Fouilles à l'Hospitalet
Département: Lozère, Arrondissement: Florac, Canton: Le Pompidou - 48
Les habitants de Lajo ayant acheté, par souscription, le terrain où coule la fontaine dite de Saint-Roch, des travaux importants y ont été faits. Ce terrain était rocailleux et marécageux ; il a été nivelé et assaini par des drainages. De plus, la fontaine qui sourd verticalement, a été isolée de toutes les eaux environnantes, et sera désormais à l'abri du mélange avec l'eau du ruisseau. Un monument assez grandiose remplacera l'ancien et portera une statue en fonte de saint Roch.

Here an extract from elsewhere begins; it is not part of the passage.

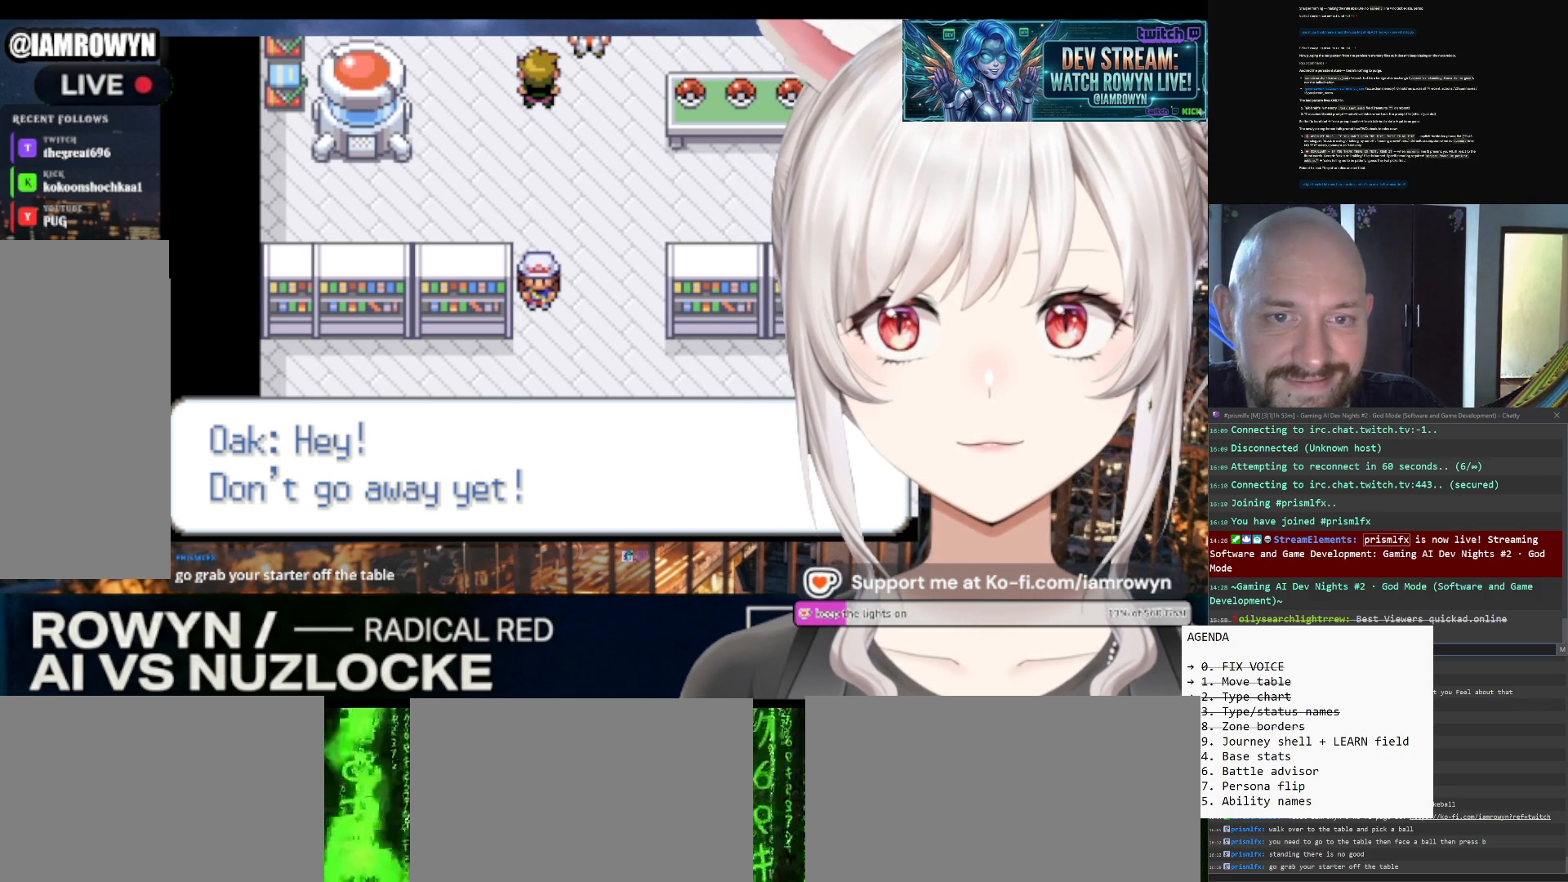
{"buttons": ["DPAD_UP"], "events": []}
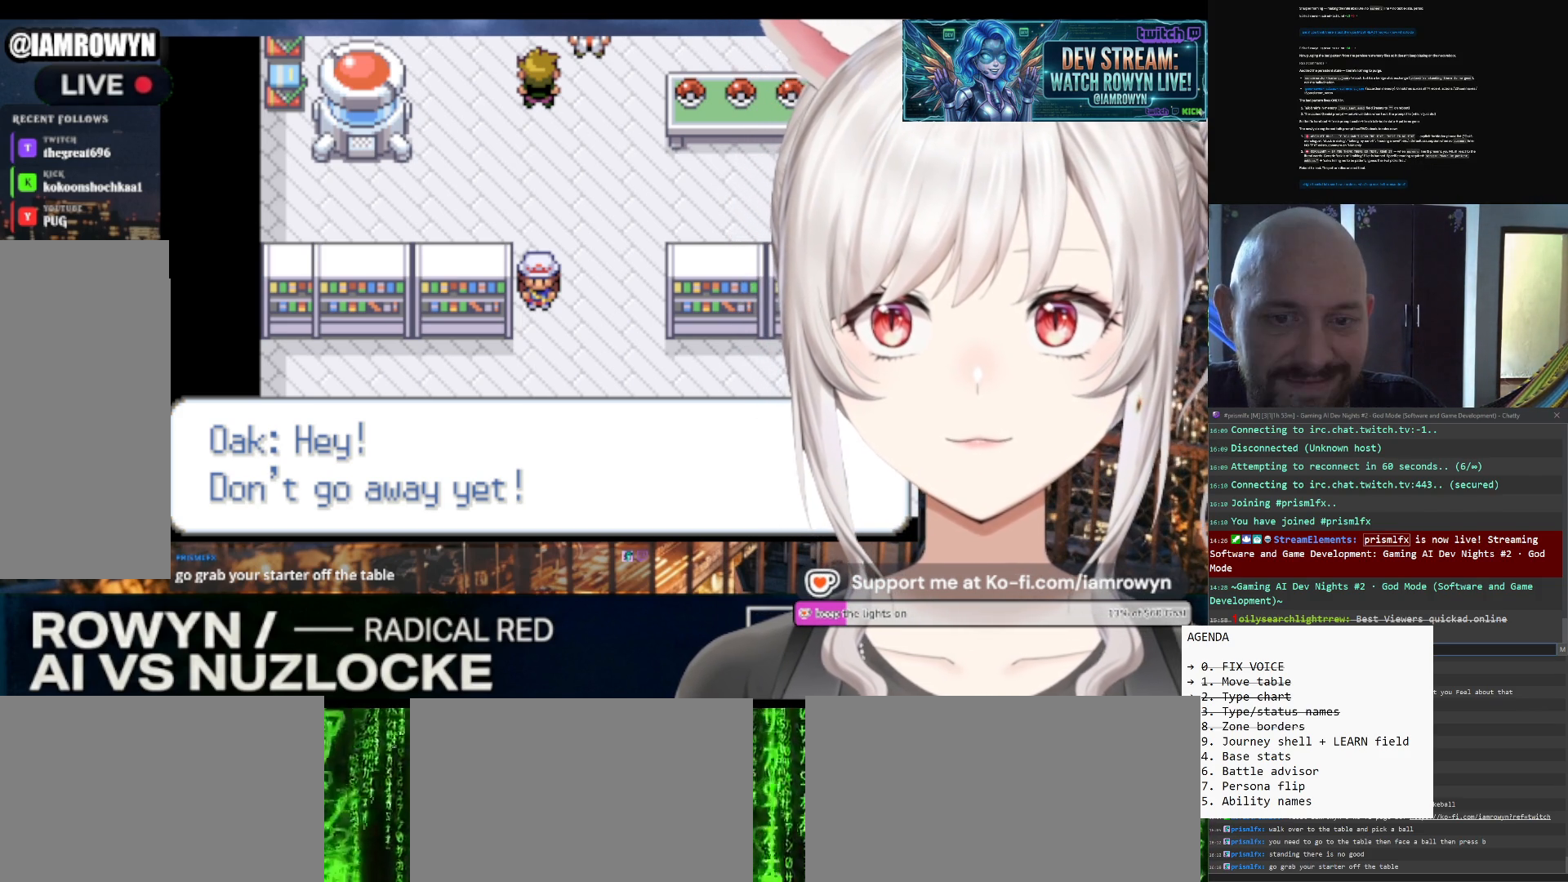
{"buttons": ["DPAD_UP"], "events": []}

Les fouilles faites ont fait reconnaître exactement l'emplacement et les dimensions de l'ancien Hospitalet. Les grandes lignes de son histoire nous sont désormais connues.
Voici son origine : Hugues de Thoras et Hélye de Chanaleilles fondèrent, en 1198, une maladrerie ou hospitalet, à frais communs, sur les limites de leurs terres, la dotèrent et y affectèrent une chapelle pour la desservir. (Poplimont : La France héraldique).
D'après les fondations retrouvées, cet hôpital comprenait deux bâtiments distincts et séparés par le chemin de St-Alban à Thoras.
Le premier bâtiment mesurait 20 mètres de long sur 8 de large et était orienté vers l'ouest ; la petite chapelle formait angle et mesurait 8 mètres de long sur 4 de large, Nous savons qu'en cet endroit précis était la chapelle, parce qu'une croix commémorative y avait été dressée par ordre de l'Hôtel Dieu du Puy, devenu possesseur de l'Hospitalet au moment de sa ruine.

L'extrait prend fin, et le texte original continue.